The property was last owned by six Alberta families, who completely renovated it and operated it as a private fishing lodge. While Bamfield is known for its fishing this is not part of the Outer Shores Lodge experience.
“The vision is to attract people interested in ecology. It’s a subtle version of coastal cultural and natural history…I want as many British Columbians to come and appreciate what’s in our own backyard,” says Wallace.
Outer Shores Lodge opened in the spring of 2022, with guests enjoying daily excursions with either co-owner. Although Wallace lives in Comox and Markel in Cobble Hill the two men, who are married to marine scientists, take turns living on site overseeing operations.
Outer Shores Lodge, runs from from mid-April to mid-October, and offers three, four or seven night stays, on the five acre property located in West Bamfield, just a short walk from the government dock.
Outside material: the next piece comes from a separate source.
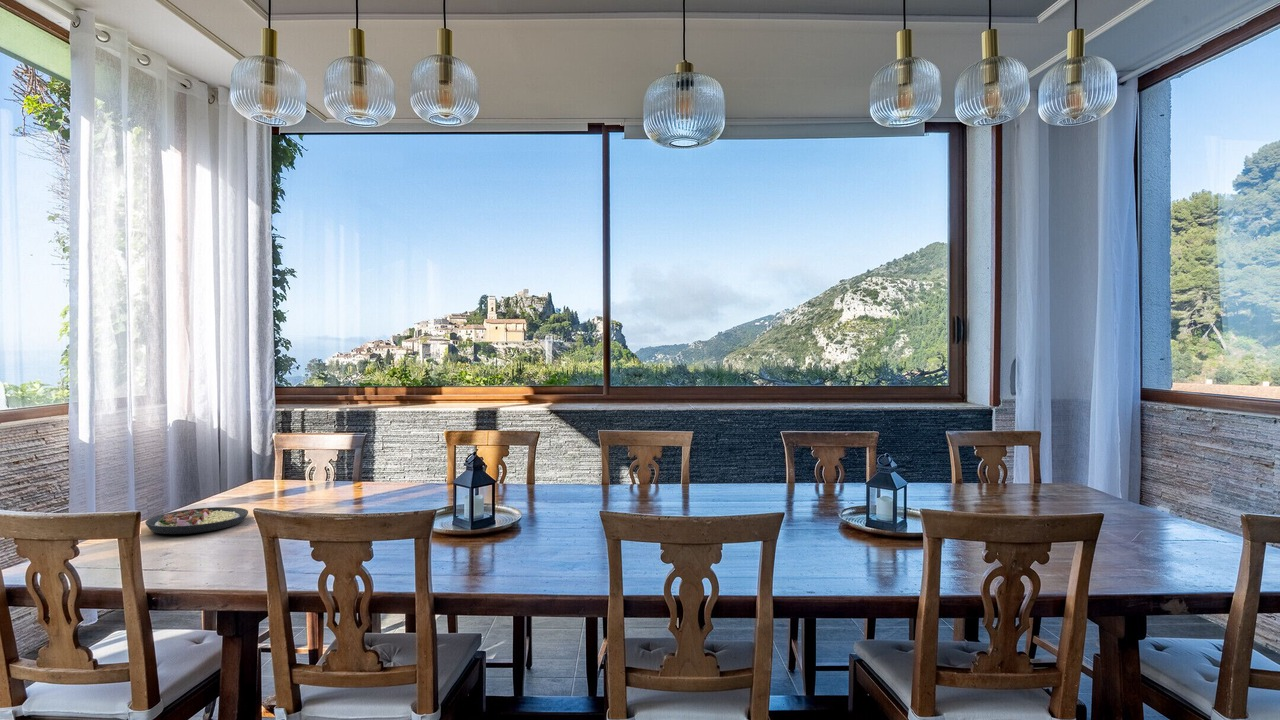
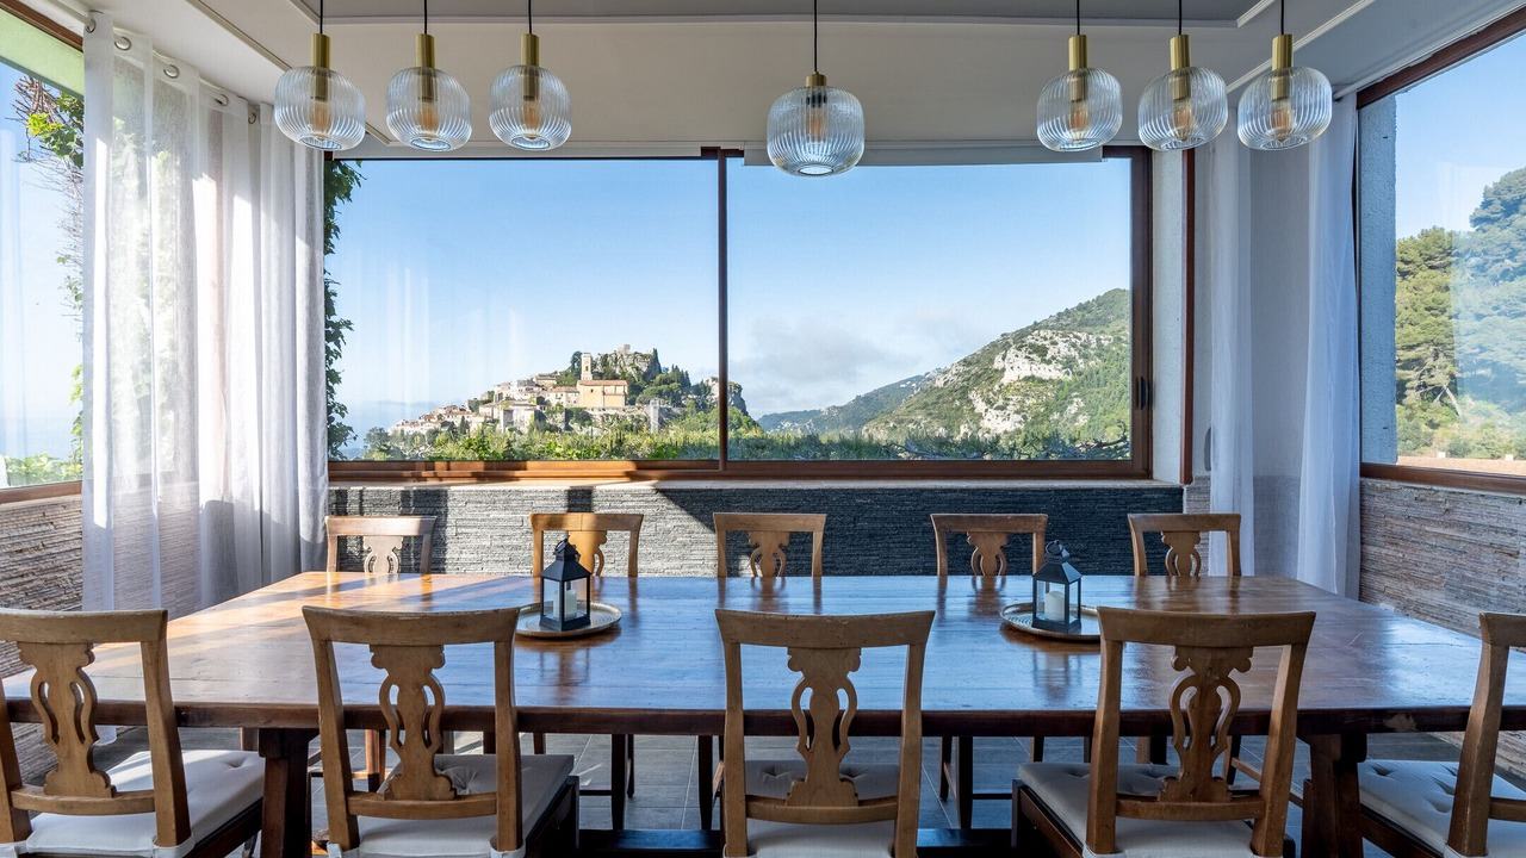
- plate [144,506,249,535]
Although you need to cross Bamfield Inlet to get to the west side and it feels like you are on an island since it’s not accessible by car. (West Bamfield is actually a peninsula on Vancouver Island.)
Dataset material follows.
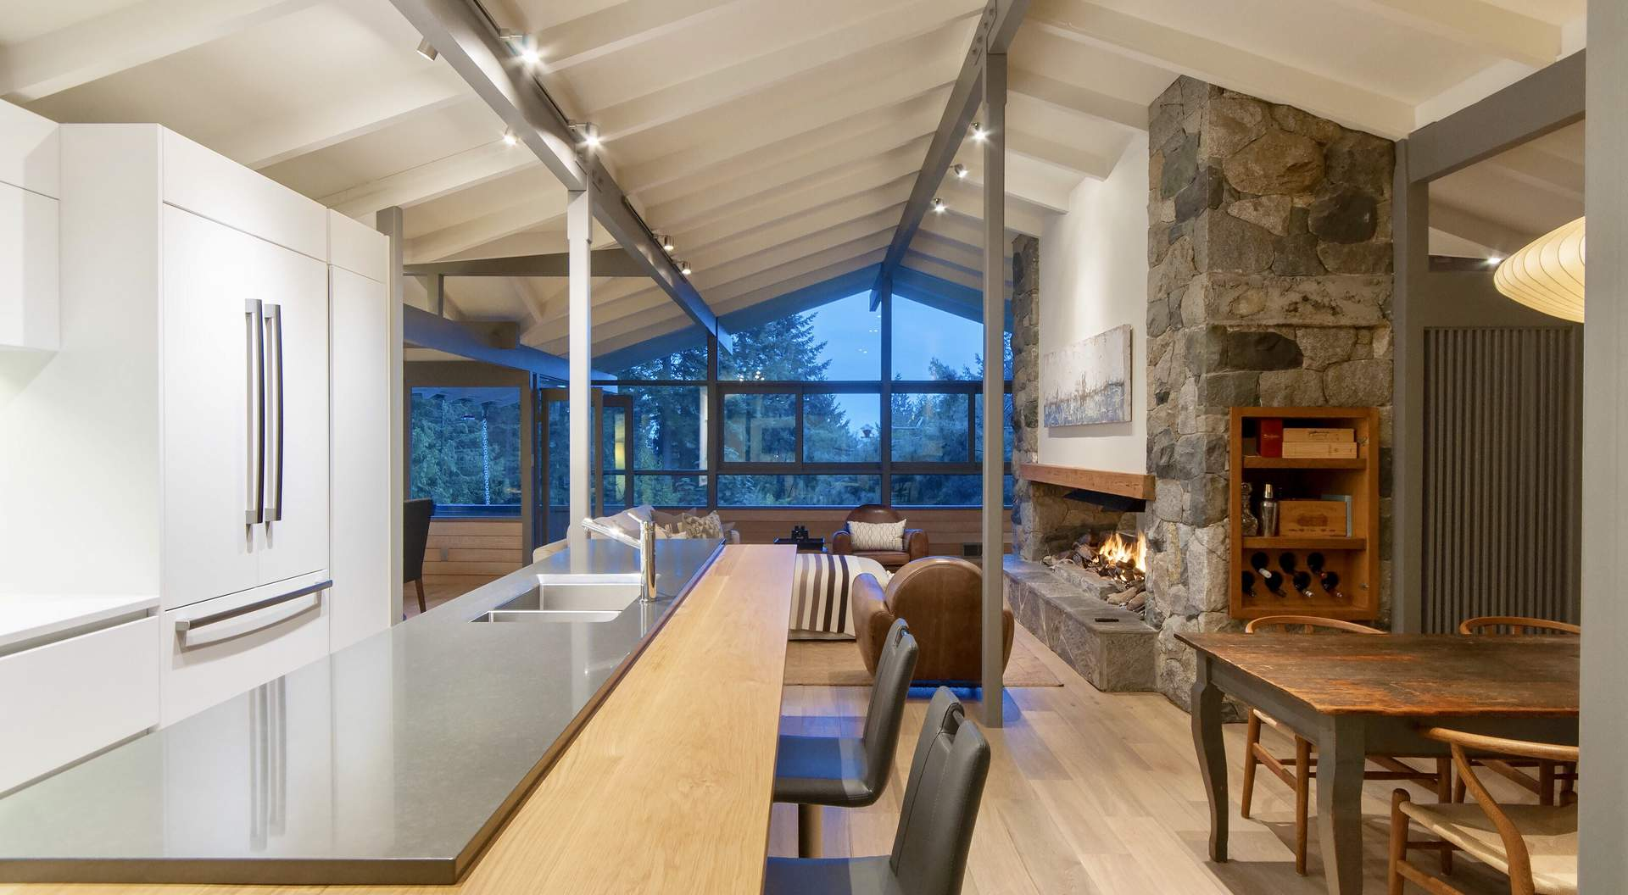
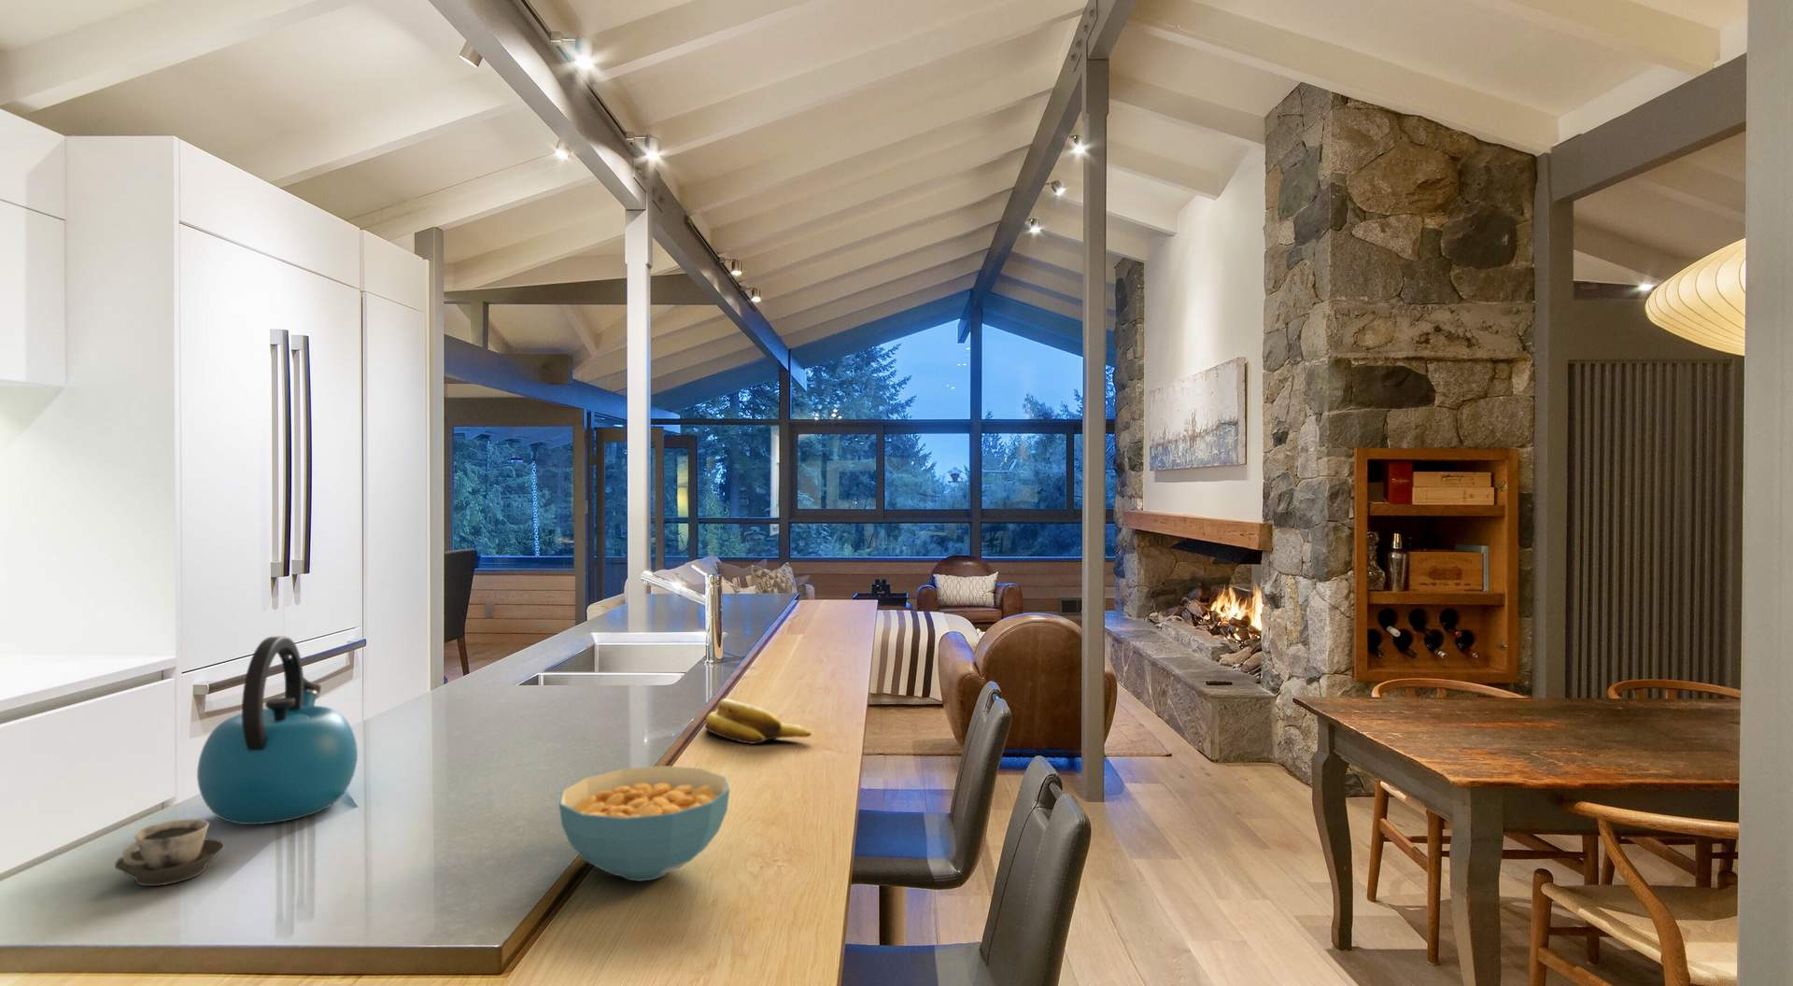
+ kettle [197,635,358,826]
+ cereal bowl [558,765,731,883]
+ banana [704,697,812,746]
+ cup [114,818,226,886]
Guests can also independently stroll along the historic waterfront, wooden boardwalk or walk to Brady’s Beach, with its impressive sea stacks and a blow hole, on the south end, that shoots water upwards of 6 metres (20 feet).
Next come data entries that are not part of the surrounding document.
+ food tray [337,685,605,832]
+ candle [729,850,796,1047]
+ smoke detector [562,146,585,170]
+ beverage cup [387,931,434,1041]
The lodge’s location is a significant archaeological site since it was a Huu-ay-aht First Nation village, dating back 5,000 years, and important for Huu-ay-aht whalers.
Today, guests not only enjoy comfortable lodging, fine dining with an award-winning chef but have easy access to nature that surrounds the lodge. There’s a bluff where guest can try and spot whales themselves off Vancouver Island’s outer shores or relax and take in panoramic sunsets at the end of the day.
The lodge has five bedrooms and private cabins on the property.
Guests share a great room, with a massive stone fireplace and large windows to take in the view, games room and a dining room with one long table that encourages conversation.
There’s no better time to chat with fellow guests than while enjoying a meal by the lodge’s new chef Jeanne Rankin. The talented chef is the author of six cookbooks, ran a Michelin-star restaurant in Ireland with her former husband, and was once a food commentator with the BBC.
Asked what made her move back to Canada and specifically B.C., the Winnipeg-born Rankin says she enjoys the outdoors.
While guests were out on our first wildlife viewing, Rankin had her own encounter with wildlife at the lodge. She shows me a picture of a black bear she spotted on the front yard. It had come along a cliff edge to pick fruit off the point and was later seen scampering up the bluff.
My daughter later spots the same bear while on a solo hike near the lodge as well as a sea otter.
“I love it out here. We get all this beautiful food from all over Vancouver Island,” says Rankin, who impressed us with delicious dishes, impeccably plated at every meal.
Some of my favourite meals included the sablefish from Haida Gwaii, done with a miso-glaze, the sockeye salmon with a horseradish crust and the seared scallop in pea puree.
Getting to the lodge will soon become easier than taking the rough, logging road between Youbou/Lake Cowichan and Bamfield with the completion of the surfacing of Bamfield Main, an 85-km. logging road between Bamfield and Port Alberni. The Huu-ay-aht First Nations will be celebrating the completion of the Bamfield Main chip seal on October 10 at the House of Huu-ay-aht. Visitors can also take the M.V. Frances Barkley passenger boat from Port Alberni that leaves at 8 a.m. and arrives into Bamfield 4.5 hours later.